Populism

Populist election results in 1892 (from Wikimedia Commons). Coincidentally, the same year as Irving Fisher's thesis.
Simon Wren-Lewis has an interesting post dissecting and defining populism (mostly in light of Brexit and UK austerity). However I think I have a simpler definition: populism is just the zero-sum heuristic applied at the macro scale.

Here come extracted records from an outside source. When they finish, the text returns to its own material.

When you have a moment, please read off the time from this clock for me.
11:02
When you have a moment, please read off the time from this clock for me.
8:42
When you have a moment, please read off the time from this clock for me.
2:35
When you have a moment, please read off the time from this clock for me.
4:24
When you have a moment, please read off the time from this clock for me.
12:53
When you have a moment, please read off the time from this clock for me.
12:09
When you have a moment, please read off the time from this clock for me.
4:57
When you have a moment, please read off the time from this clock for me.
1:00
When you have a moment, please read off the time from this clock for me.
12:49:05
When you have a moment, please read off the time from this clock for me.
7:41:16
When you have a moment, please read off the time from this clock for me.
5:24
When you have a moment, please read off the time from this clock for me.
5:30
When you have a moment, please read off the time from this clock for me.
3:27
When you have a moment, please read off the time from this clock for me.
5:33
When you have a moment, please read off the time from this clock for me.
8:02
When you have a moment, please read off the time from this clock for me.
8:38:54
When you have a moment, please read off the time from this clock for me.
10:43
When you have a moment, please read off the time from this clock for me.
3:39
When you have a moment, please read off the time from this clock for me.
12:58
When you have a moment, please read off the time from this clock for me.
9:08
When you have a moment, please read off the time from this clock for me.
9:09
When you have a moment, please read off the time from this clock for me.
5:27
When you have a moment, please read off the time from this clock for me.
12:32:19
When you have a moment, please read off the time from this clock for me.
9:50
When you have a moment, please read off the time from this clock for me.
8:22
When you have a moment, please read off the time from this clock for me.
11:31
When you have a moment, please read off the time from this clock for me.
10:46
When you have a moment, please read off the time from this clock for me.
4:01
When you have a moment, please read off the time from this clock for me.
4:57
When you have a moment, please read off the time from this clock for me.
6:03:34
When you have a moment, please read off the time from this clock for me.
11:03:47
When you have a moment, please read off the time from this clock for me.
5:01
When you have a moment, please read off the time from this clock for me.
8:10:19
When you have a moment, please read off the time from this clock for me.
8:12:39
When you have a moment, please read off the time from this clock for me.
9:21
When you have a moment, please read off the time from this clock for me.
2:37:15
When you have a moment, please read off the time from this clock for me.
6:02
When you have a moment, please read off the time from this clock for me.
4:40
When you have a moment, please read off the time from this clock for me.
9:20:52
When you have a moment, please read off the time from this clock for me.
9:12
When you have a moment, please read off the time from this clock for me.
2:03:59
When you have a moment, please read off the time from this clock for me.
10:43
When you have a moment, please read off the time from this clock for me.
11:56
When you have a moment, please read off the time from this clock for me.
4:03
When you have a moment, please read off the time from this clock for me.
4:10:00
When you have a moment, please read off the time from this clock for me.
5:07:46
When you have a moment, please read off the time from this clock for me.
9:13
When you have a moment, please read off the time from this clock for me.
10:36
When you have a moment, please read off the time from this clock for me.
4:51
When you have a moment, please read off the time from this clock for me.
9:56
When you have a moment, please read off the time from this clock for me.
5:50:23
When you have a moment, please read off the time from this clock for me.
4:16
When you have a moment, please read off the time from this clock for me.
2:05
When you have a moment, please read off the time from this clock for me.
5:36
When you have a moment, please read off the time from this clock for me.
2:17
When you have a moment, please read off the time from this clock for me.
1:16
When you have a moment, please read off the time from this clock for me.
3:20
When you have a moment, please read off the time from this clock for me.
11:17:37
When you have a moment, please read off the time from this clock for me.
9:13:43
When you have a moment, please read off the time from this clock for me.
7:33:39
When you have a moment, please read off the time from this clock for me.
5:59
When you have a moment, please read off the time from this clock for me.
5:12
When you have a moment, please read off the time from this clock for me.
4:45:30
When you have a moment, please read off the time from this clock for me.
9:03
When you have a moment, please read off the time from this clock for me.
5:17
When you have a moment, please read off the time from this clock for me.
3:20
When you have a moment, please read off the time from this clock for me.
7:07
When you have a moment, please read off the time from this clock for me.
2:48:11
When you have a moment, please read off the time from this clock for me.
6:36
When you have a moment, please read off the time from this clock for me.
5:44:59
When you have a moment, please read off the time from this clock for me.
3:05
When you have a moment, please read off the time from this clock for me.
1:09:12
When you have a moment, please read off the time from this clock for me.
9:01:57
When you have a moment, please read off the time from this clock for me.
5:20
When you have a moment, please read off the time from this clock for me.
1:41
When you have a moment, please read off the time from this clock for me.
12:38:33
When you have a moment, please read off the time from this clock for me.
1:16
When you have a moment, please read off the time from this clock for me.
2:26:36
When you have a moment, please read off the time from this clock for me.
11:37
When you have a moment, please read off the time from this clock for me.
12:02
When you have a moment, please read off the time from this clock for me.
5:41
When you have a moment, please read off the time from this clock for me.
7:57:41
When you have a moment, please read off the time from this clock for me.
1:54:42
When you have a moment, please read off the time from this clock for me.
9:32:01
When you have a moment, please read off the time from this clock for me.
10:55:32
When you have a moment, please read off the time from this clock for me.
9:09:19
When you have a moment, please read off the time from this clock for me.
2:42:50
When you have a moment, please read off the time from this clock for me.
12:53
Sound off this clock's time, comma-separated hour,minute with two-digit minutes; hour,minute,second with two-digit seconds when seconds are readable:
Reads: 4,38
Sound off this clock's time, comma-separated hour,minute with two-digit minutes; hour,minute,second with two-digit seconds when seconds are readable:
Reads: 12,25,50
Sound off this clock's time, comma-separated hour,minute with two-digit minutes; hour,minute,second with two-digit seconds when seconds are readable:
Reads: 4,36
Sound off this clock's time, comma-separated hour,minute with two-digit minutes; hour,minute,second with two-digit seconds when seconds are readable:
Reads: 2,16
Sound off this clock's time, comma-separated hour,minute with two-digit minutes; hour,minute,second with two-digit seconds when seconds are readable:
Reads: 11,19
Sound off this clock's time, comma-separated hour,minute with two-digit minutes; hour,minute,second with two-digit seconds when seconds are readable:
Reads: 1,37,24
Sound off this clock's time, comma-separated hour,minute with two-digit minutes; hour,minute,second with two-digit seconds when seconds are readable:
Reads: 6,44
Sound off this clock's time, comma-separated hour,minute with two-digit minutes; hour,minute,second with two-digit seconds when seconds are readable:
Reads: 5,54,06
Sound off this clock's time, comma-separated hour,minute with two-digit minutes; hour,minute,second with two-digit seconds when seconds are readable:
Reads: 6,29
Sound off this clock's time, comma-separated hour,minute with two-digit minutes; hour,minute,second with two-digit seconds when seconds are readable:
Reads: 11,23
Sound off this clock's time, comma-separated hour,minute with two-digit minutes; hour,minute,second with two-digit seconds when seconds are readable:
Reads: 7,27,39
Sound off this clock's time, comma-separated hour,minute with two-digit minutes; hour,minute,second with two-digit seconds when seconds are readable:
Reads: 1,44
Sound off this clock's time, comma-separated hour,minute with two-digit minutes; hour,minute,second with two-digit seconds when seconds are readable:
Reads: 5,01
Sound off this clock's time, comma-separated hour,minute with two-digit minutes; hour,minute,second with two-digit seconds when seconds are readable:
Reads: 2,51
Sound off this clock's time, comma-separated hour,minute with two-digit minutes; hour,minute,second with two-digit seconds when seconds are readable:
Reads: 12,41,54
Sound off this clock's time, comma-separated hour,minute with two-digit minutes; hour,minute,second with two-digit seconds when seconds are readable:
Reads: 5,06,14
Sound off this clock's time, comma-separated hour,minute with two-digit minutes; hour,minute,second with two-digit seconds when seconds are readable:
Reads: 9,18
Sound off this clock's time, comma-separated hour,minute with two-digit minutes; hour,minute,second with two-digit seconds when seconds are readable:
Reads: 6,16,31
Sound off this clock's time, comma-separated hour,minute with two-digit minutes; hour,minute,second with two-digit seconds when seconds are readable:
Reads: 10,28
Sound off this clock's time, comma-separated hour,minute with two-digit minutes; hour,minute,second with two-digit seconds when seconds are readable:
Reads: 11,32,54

Trade protectionism, immigration restrictions, and even free silver from the populism of yore are all policies that aim their negative effects at some "other" (foreign countries, foreign people, big city banks) and hope to positively impact the group advocating the policy (native country, citizens, rural farmers). What makes them populist is that the positive impacts are "derived" via the zero-sum heuristic from the obvious and direct negative impacts; no constructive argument is made in favor of the positive impacts. Tariffs purportedly benefit e.g. domestic steel by making imported steel less competitive, not by making domestic steel better, increasing domestic steel productivity, or incentivizing entrepreneurship in the steel industry [1].
Since zero-sum bias is easy for humans (especially with regard to desirable resources like jobs) while many positive macroeconomic policy impacts are not zero-sum, the end result of populism is a tendency towards bad policy.
Footnotes
[1] In particular, steelworkers in favor of tariffs on Chinese steel would likely also dislike the idea of another steel start-up undercutting prices and paying lower wages.